Das Reflexhafte, mit der die üblichen Träger des guten Gewissens auf die Terroranschläge vom 11. September reagierten, legt Letzteres nahe. Was wusste man nicht alles zu sagen über die Amerikaner und George W. Bush, der plötzlich zum eigentlichen Aggressor wurde! Unverdaut sprudelte alles heraus, was man zur Zeit der Friedensbewegung gelernt haben mag - säckeweise Folklore aus dem Kalten Krieg, als es der Sowjetunion und ihrem deutschen Satelliten gelungen war, die Rolle der Friedensfreunde zu besetzen.
Kompliment, Genossen, möchte man ihnen hinterher rufen. Das war echte Pionierarbeit an der Propagandafront. Wäre ich paranoid, würde ich glatt die alten Fachleute noch an der Arbeit wähnen: nichts zermürbt den Feind nachhaltiger als die ständige Wiederkehr des immer Gleichen, der immer gleichen Parolen, vorgetragen mit der Maske der Unschuld und des Biedermannes.
Man mag sich trösten mit der alten Erkenntnis, dass sich Geschichte nicht wiederholt. Und mit einer anderen, der jüngsten Lehre: Manchmal ist die Realität mächtiger als die Ideologie.
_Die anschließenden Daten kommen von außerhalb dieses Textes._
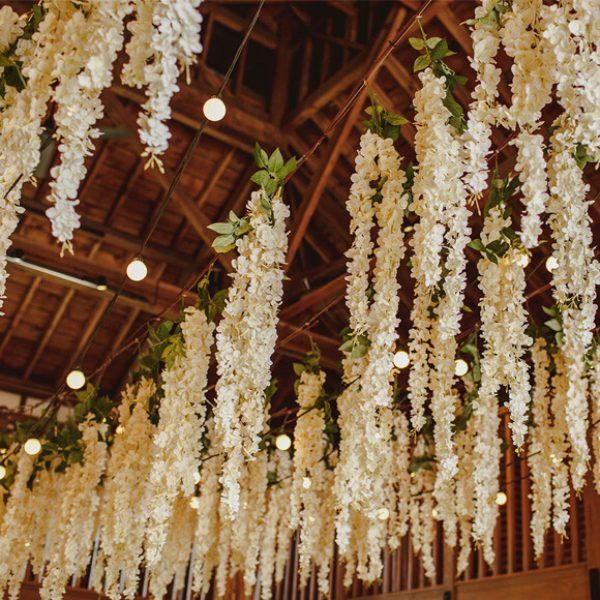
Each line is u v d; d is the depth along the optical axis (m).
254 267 2.66
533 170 1.99
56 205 1.74
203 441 5.50
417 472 5.91
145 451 4.52
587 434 5.75
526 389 2.71
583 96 1.78
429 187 2.23
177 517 6.14
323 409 4.74
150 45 1.67
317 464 4.69
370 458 2.85
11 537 5.48
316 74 7.16
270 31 7.32
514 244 2.58
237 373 2.75
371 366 2.63
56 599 4.86
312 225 7.87
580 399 3.13
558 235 2.14
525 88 1.89
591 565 5.55
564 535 4.49
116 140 7.15
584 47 1.77
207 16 7.09
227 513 2.81
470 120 2.01
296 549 7.98
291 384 9.05
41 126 1.92
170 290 7.69
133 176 7.46
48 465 5.58
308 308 8.05
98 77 1.69
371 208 2.61
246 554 5.86
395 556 7.14
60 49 1.82
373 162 2.61
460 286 2.40
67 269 7.33
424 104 2.26
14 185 1.93
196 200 7.74
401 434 5.79
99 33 1.69
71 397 9.11
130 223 7.88
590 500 5.67
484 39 1.98
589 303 2.20
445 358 3.07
Wer noch vor kurzem die Bundeswehr abschaffen und aus der Nato austreten wollte oder das Gewaltmonopol des Staates für etwas ganz Schlimmes hielt, sieht das plötzlich unter dem Druck der Ereignisse alles ganz anders. Davon, dass die Grünen um so realistischer werden müssen, je mehr Verantwortung sie tragen, profitiert eine "linke" Partei wie der Traditionsverband PDS nur, solange sie die Freiheit der Opposition genießt. Verantwortung wirkt belehrend.
Dass die Hauptstadt der Bundesrepublik Deutschland demnächst von einer Gruppe linker Spießer mitregiert werden könnte - und wie das international ankommen könnte: nun, das ist ein anderes Kapitel. Der abgeklärte Frankfurter fand die vorherige Stadtregierung auch nicht ansehnlicher.
Und deshalb bewirbt sich die Mainmetropole jetzt für Olympia. Hauptstadt kann ja offenbar jeder.